Статный молодой мужчина как минимум на полголовы выше Алексиса с такими же, как и у него самого, темными волосами, но яркими, зеленовато-карими глазами, Алберс отворил дверь самолично вместо привычного уже дворецкого и, приветственно кивнув брату, пропустил его в просторный светлый холл.

– Сколько лет, сколько зим, Алексис, тебя совсем не видно и не слышно, – качнул он головой без малейшей укоризны, – я уж думал, ты вообще забыл о моем существовании, неужто мастера нынче и впрямь такие занятые? Хотя… нынче-то как раз таки, наверное, и занятые, верно? – Алберс обернулся за следовавшим за ним по лестнице братом и, миновав еще одну комнату, вышел на балкон, жестом приглашая его следовать за собой. Судя по непривычной тишине, царившей в доме, Милана Брант с сыновьями отсутствовали.

– Здесь камеры нет, – спокойно пояснил комендант, словно говоря о чем-то само собою разумеющемся, опускаясь в плетеное кресло и кивком предлагая брату последовать его примеру, – обошли стороной, довольно того, что это улица. – Алексис одобрительно кивнул, но внутренне поморщился, и злая зависть обожгла его. – Так о чем ты хотел поговорить? Я, конечно, догадываюсь, но давай-ка сразу ближе к делу и довольно всей этой приветственной мишуры.

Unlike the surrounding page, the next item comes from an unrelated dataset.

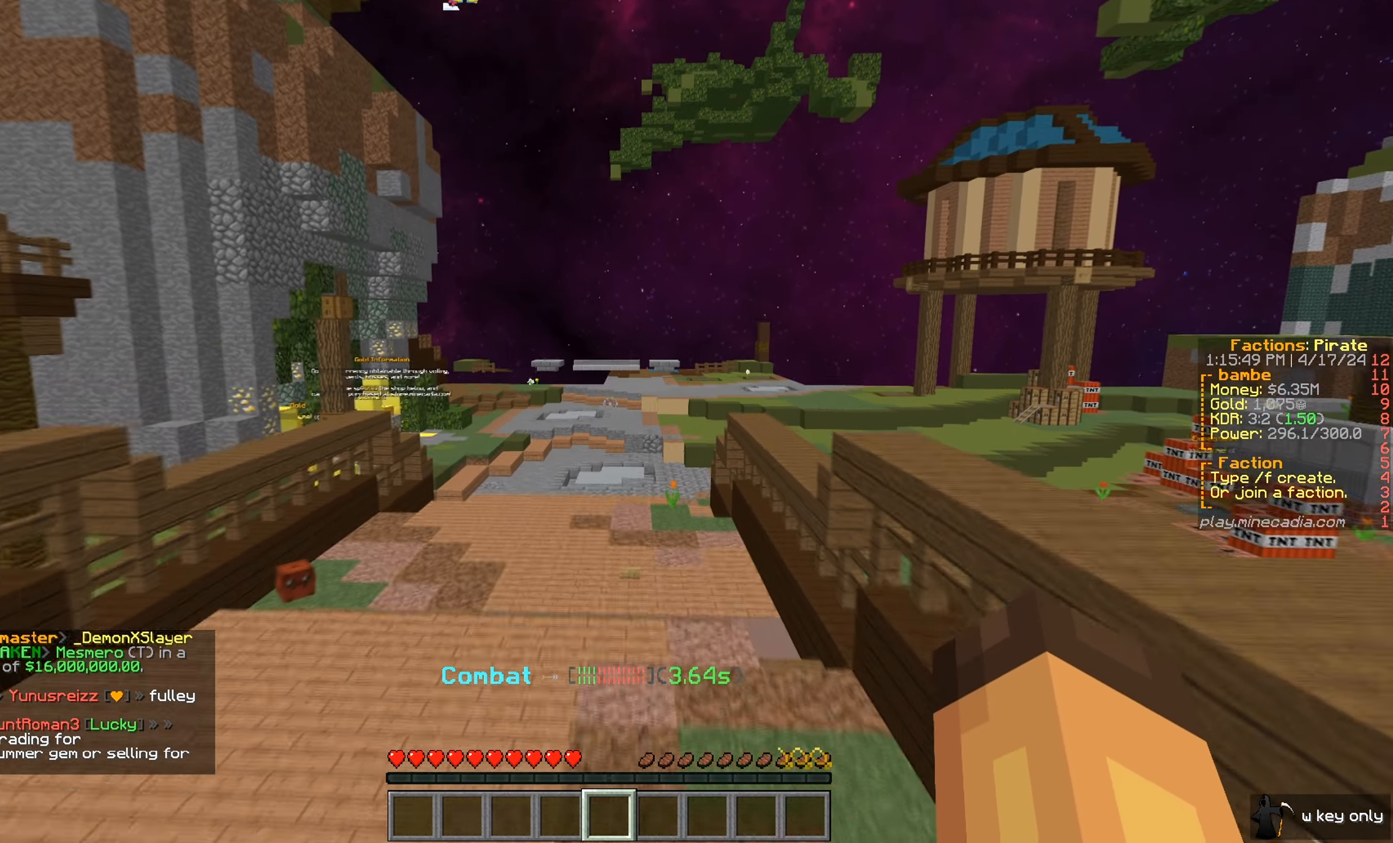
{"keys": ["w"], "mouse": [], "events": []}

– Это правда, что Второго убили, а не ранили? – Младшему из братьев явно пришлось по душе это предложение, но голос его все равно резал холодной сталью тщательно скрываемого напряжения.

– Ох, Алексис… – качнул головой Алберс. – Почему ты вечно так любишь совать свой не в меру любопытный нос туда, где ему совсем не место?

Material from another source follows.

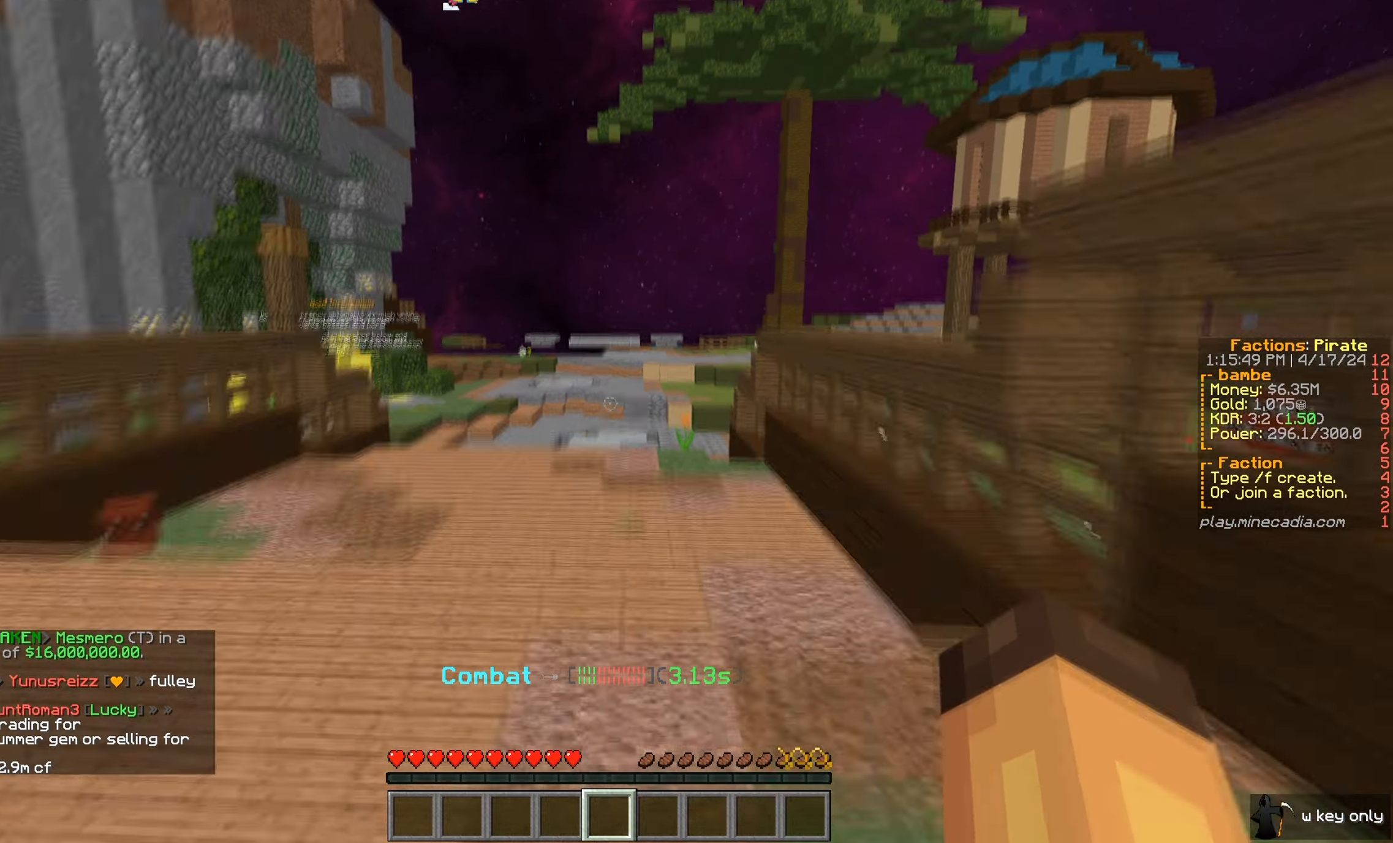
{"keys": ["w"], "mouse": [], "events": []}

– Потому что у меня кадеты, брат, оказавшиеся влипшими в грязное дело, их не касающееся. И потому что у меня больше нет напарника, – Алексис закурил, все так же упорно глядя старшему прямо в глаза, – а со мной обращаются, словно я и сам еще кадет, даром не школьник. Я думаю…

– Ты, правда, полагаешь, что кому-то интересно теперь, что ты думаешь, младший? – Голос брата, спокойно безразличный до этого, теперь стал холодным и жёстким. – С тобой обращаются так, как считают должным. Если ты не вызываешь доверия у них – это твоя проблема. После провала Оурмана это совершенно логично и понятно, скажи еще, будто нет. Второй убит, это так. Хвала Империи, не твоим Киром, но у него были помощники, сумевшие забраться куда глубже первого курса Академии. – Где-то внутри Алексиса снова едва уловимо передёрнуло от той лёгкости, с которой Алберс вслух говорил о ликвидированных. – Да, у Ивлича изначально были старшие сообщники – а то и товарищи – в Высоком Секторе. Он с самого начала знал, что имеет шансы быть выбранным, знал, как вероятнее этого достичь, либо знал внедренных в лицо. Как ни прискорбно, наши мало чего смогли добиться от того, кого взяли. Но ты будешь круглым идиотом, братец, если решишь, что Оурман заслуживает каких-либо оправданий после того, как дал себя так просто обдурить этому мальчишке. Пятнадцатилетнему Среднему! Всё было запланировано еще давно, они всё продумали – а гроза с происшедшей по её причине аварией просто сыграли им на руку. По крайней мере, всему Высокому Сектору безмерно хочется верить в то, что к аварии эта шайка не имела никакого отношения. А как иначе? Или, думаешь, кто-то из наших захочет взять на себя ответственность?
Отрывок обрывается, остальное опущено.